### What you have to do:
Set down a true copy of the data, with all pictures left out.

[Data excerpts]
-- Opening Marker --
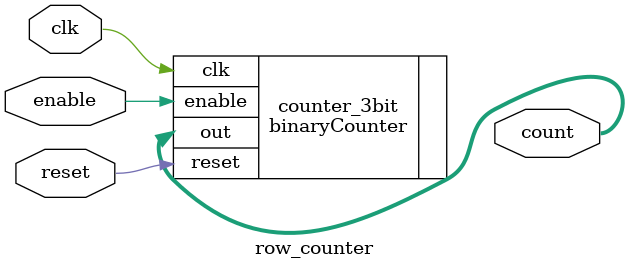
<source format=sv>
`timescale 1ns / 1ps

module row_counter(input logic clk, reset, enable,
                  output logic [2:0] count);
	
	binaryCounter #(.MAXVAL(8)) counter_3bit(.clk(clk), .reset(reset), .enable(enable), .out(count));

endmodule			  
</source>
-- Closing Marker --
### Solution:
<source format=sv>
`timescale 1ns / 1ps

module row_counter(input logic clk, reset, enable,
                  output logic [2:0] count);
	
	binaryCounter #(.MAXVAL(8)) counter_3bit(.clk(clk), .reset(reset), .enable(enable), .out(count));

endmodule			  
</source>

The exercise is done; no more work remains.